→ **TESTO DEL DOCUMENTO**:
Un paese che vuole ripartire

Un paese che vuole ripartire

Ha preso il via mercoledì  30 gennaio, a Rovereto, con  la prima delle tre assemblee  pubbliche promosse dall’Amministrazione  comunale di  Novi sul bilancio 2019 e sul  piano degli investimenti sino  al 2021 la serie di incontri con  i cittadini per illustrare le linee  guida dell’Amministrazione e  per raccogliere pareri e suggerimenti  da parte della cittadinanza  (la seconda, a Novi, si  tiene la sera di giovedì 31 gennaio).  “Il filo conduttore del bilancio  2019 si ispira all’elemento  principale del nostro programma:  l’interazione tra la  comunità ed il proprio Comune  – ha spiegato, aprendo l’incontro  alla sala civica De Andrè,  il sindaco Enrico Diacci  –. A tal scopo i passaggi chiave  che, nei prossimi mesi, articoleremo  sul territorio saranno  sperimentazioni per organizzare  nuove forme di cittadinanza  attiva e della rappresentanza  organizzata, partecipazione  civica delle scuole tramite  il Consiglio dei Ragazzi e  crescita del volontariato”.  Sul tavolo il vicesindaco ed  assessore al bilancio Mauro  Fabbri, ha a sua volta posto i  vari bandi regionali a sostegno  dell’economia e della ricostruzione  che dovrebbero partire  nel 2019.

→ **PROVA TU**:
Nell'articolo sulle assemblee pubbliche di Novi, in quale sala si è aperto l'incontro di Rovereto?

Dati raccolti:

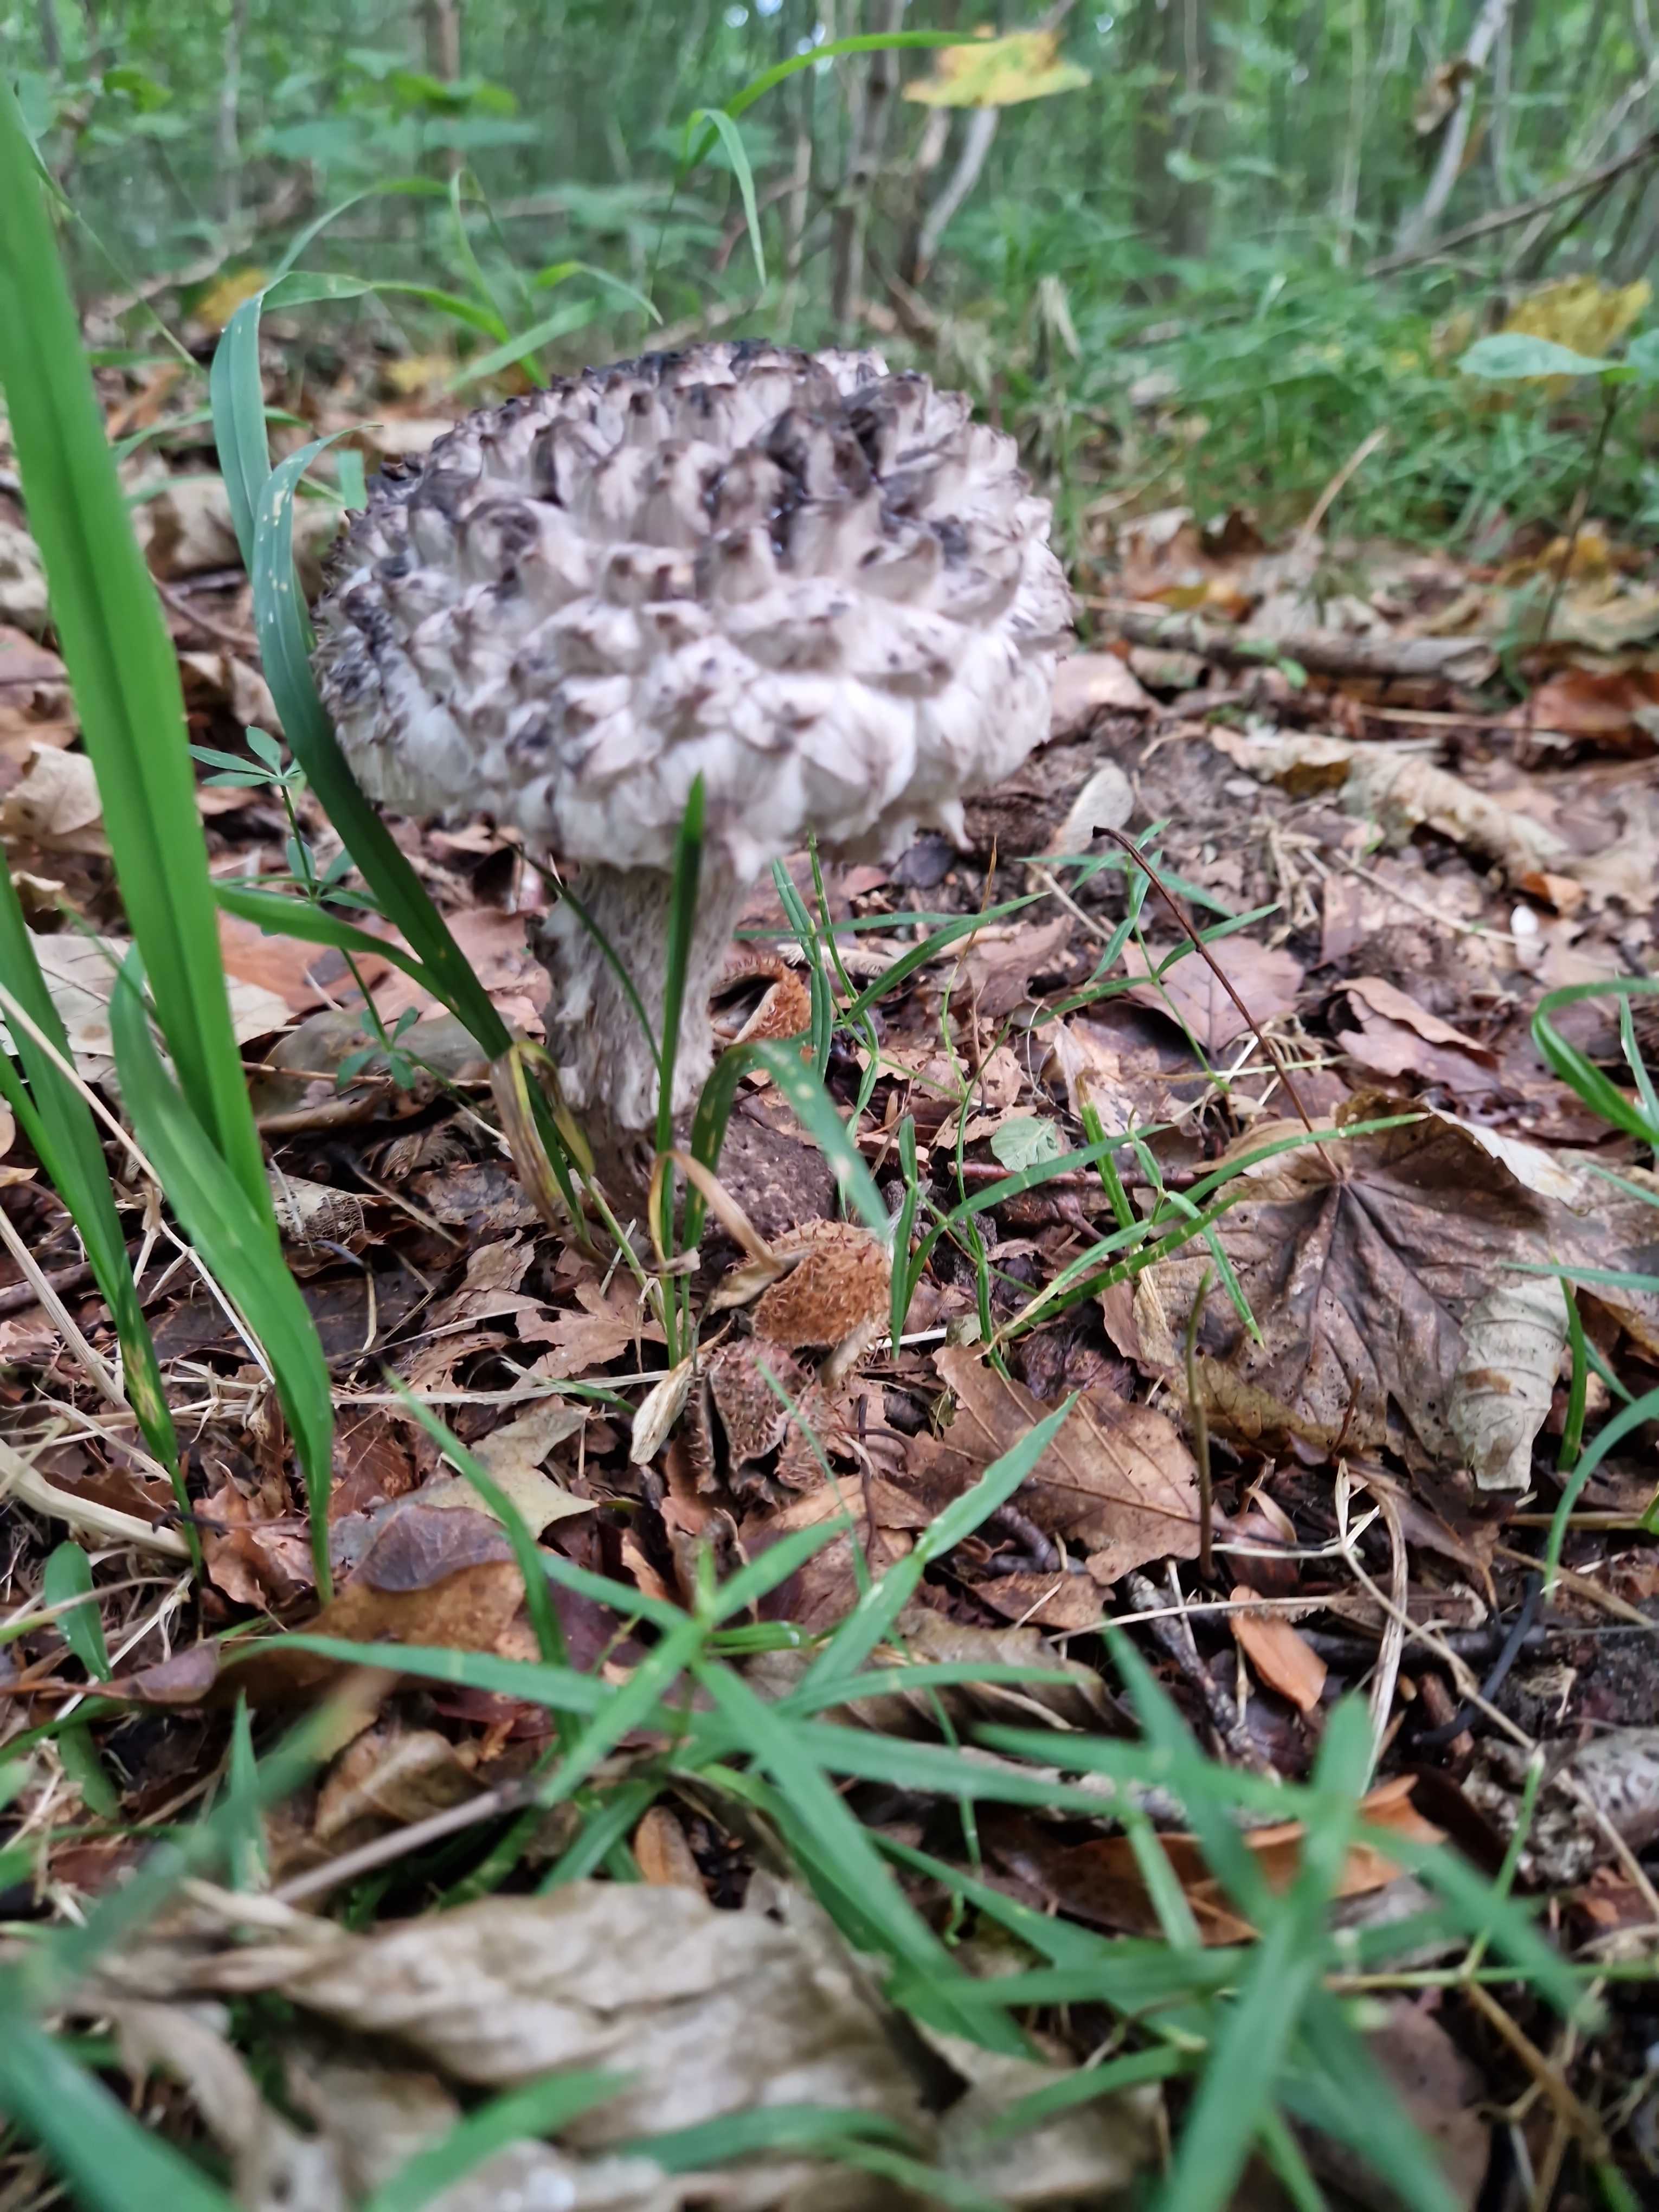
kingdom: Fungi
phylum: Basidiomycota
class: Agaricomycetes
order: Boletales
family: Boletaceae
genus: Strobilomyces
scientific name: Strobilomyces strobilaceus
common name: koglerørhat
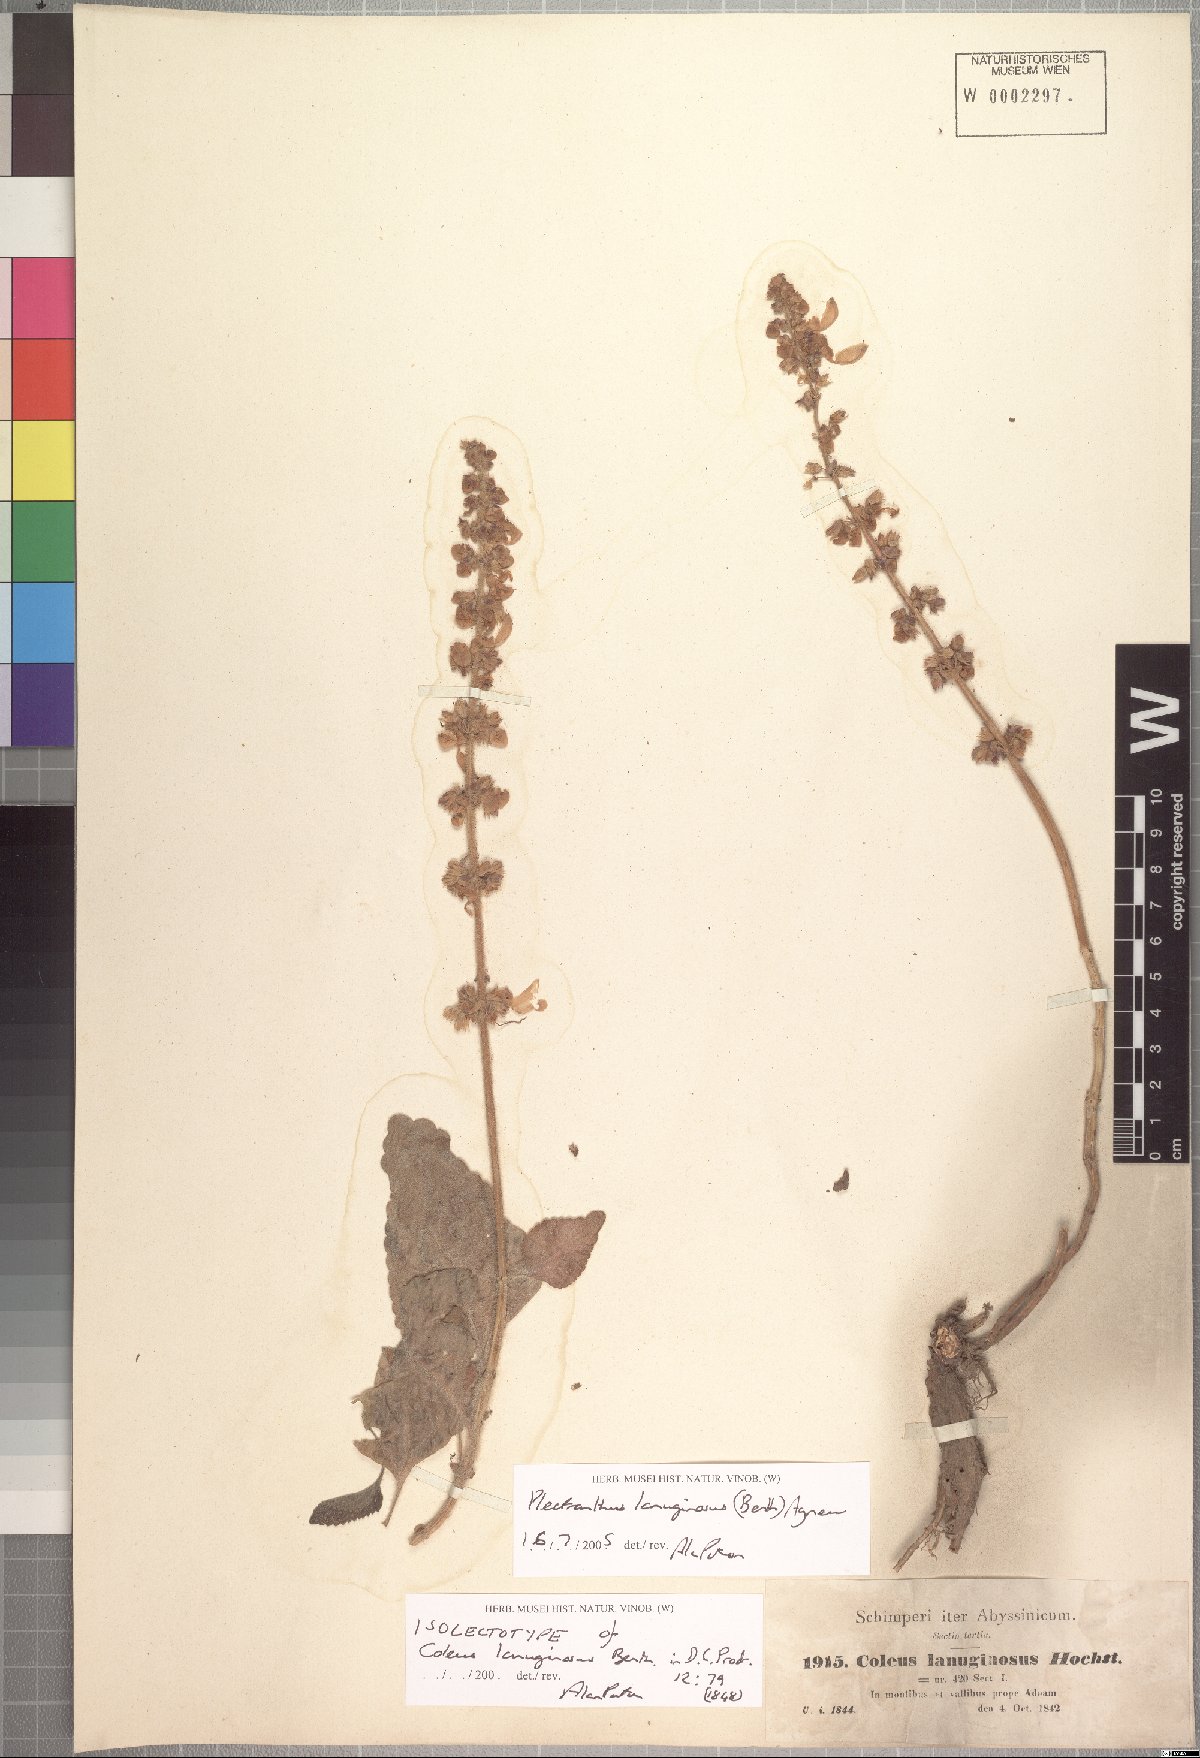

→ **RISULTATO DEL COMPITO**:
Nella sala civica De Andrè.